Subclause (II) of section 1182(n)(1)(A)(i) of the Immigration and Nationality Act is amended by inserting "median" before "prevailing wage level".

This would at least prevent companies from using the lowest possible wage tier in the BLS data.


And all those services you keep comparing against, you know, can't be moved outside the USA (I'm not going to china to get a back rub or my transmission rebuilt). And of course, software doesn't work like that at all (I can open a software development office in China with the money I make there; as a bonus, I avoid repatriating the money back into the states for extra taxes).


That's a fair point, but it remains to be seen what the frictions are. I doubt that the domestic software industry has had my welfare particularly in mind all these years up till now, and yet they're all still here, paying what everyone wants us to think is our exorbitant American salaries.

What is the point at which these giants collectively tell us to fuck ourselves and run off to the Chinese nirvana you describe? Is it just north of where we are already, so if we don't get some immigration relief immediately we're all doomed?

Maybe. Or maybe the whole process isn't as clean as you're implying that it is.
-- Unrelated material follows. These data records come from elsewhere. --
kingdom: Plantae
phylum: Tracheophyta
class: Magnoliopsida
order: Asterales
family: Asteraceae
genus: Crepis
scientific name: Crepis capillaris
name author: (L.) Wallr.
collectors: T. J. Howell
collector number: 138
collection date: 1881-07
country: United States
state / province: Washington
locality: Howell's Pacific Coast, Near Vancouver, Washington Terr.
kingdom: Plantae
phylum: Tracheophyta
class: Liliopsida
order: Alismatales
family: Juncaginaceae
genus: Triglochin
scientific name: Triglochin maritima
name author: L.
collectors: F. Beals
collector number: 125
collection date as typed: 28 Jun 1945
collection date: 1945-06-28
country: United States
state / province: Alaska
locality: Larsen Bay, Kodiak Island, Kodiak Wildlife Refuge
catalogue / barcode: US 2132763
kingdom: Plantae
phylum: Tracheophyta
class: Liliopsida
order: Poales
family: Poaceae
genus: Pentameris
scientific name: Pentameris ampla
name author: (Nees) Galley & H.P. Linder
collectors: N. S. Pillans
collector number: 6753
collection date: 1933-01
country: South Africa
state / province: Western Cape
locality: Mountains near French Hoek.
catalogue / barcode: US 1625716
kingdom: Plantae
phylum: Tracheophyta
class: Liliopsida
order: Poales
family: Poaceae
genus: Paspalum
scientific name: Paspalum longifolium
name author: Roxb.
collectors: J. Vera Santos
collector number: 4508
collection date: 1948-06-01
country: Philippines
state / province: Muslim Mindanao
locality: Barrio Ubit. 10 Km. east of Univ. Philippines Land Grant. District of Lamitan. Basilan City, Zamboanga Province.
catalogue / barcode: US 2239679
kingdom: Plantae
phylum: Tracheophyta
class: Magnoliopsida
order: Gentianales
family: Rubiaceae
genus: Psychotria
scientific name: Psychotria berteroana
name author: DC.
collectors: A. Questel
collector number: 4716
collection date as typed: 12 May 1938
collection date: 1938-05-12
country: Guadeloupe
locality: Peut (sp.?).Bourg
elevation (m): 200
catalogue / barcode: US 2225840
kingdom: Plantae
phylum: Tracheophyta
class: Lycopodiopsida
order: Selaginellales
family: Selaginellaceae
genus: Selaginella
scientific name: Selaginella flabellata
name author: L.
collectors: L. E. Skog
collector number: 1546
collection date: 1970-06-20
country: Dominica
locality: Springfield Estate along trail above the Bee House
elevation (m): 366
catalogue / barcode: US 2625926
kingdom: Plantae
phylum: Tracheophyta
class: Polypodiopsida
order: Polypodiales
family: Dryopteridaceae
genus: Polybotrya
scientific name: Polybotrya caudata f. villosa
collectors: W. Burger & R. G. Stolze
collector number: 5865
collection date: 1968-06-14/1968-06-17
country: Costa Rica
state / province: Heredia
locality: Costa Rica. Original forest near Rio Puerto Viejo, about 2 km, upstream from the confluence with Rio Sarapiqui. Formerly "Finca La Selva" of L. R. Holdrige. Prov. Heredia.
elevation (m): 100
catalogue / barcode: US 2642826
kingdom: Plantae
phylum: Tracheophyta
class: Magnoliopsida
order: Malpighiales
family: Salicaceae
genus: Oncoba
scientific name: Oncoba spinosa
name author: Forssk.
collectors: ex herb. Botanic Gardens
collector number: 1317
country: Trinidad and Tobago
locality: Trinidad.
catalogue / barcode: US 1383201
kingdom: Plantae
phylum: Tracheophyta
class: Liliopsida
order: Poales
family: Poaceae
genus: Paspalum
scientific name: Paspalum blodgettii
I do know that for as long as I've been paying attention a standard Republican refrain has been that if we don't lower our taxes to zero then all industries, in their game-theoretic wisdom, will evaporate from our lands. And yet businesses keep failing to migrate en masse to whichever Dakota has no taxes, and Minnesotan industry draws another day's breath.

To reiterate, I'm not saying you're wrong; but the causal chain is considerably more entropic than you or pg are letting on.


It is actually quite economical to make software in the states, one of the reasons being our relatively sane immigration policy. But it wouldn't take much xenophobia to make china look good. America also can't sit on its hands and remain competitive; its a constant battle and we have to continuously adapt and tweek our policies to remain #1.

Disclosure: I'm an American who has worked for Microsoft in Beijing for 7+ years.